Print, without alteration, the lines of the records from the line containing "Which category has" up to and including the line containing "Which slice is the largest?". Leave the pictures out of your answer.

### PROVIDED ENTRIES

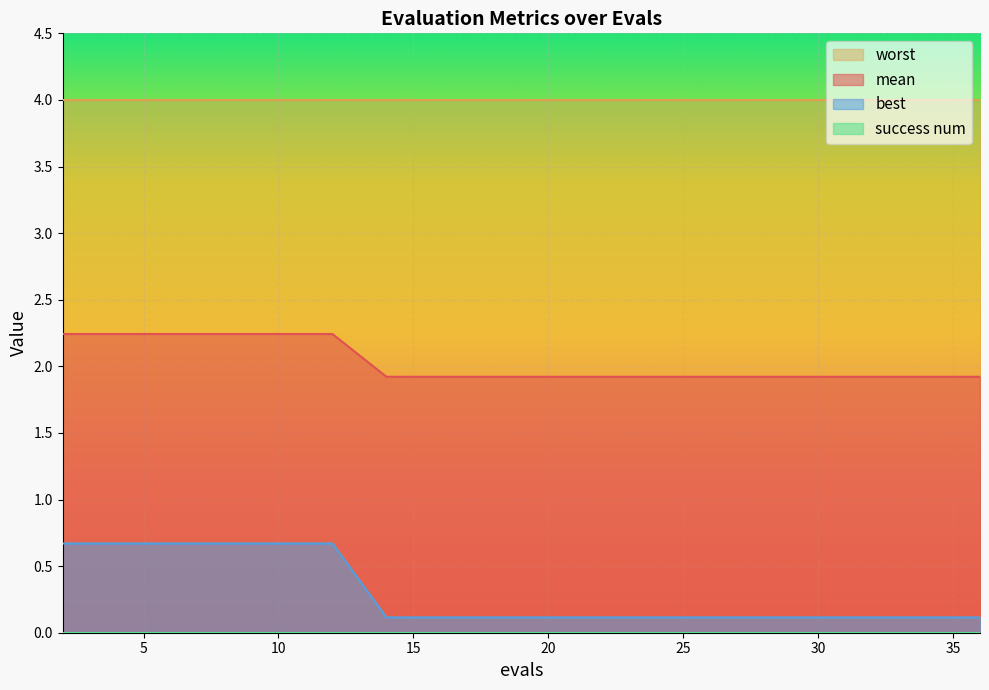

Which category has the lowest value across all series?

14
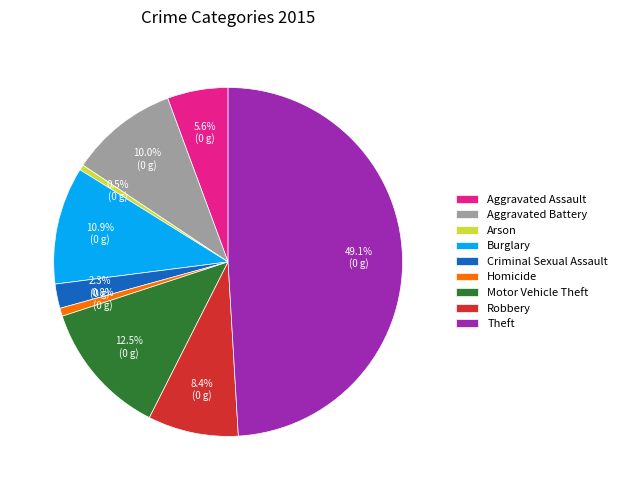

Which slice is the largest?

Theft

######
### PROVIDED ENTRIES

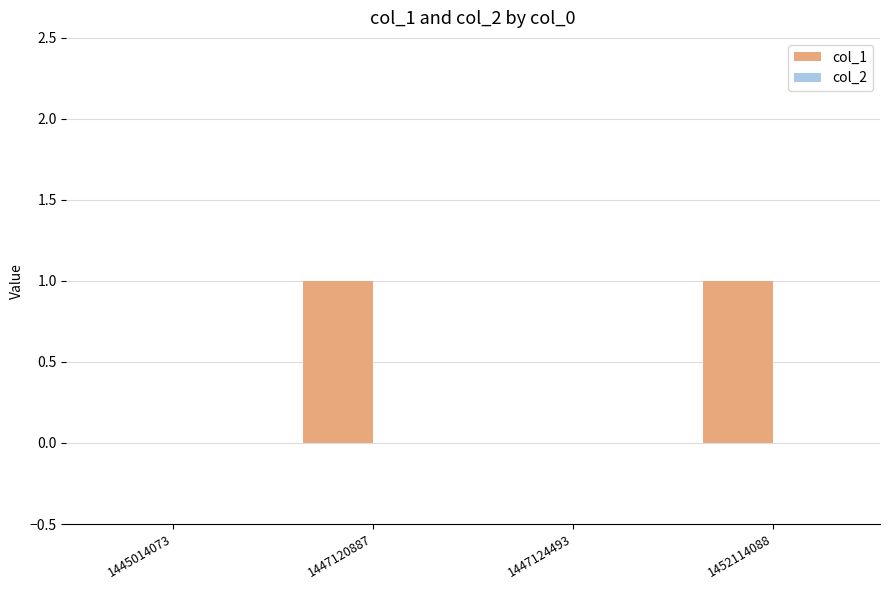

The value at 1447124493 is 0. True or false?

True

######

WRITTEN SOLUTION:
Which category has the lowest value across all series?

14

Which slice is the largest?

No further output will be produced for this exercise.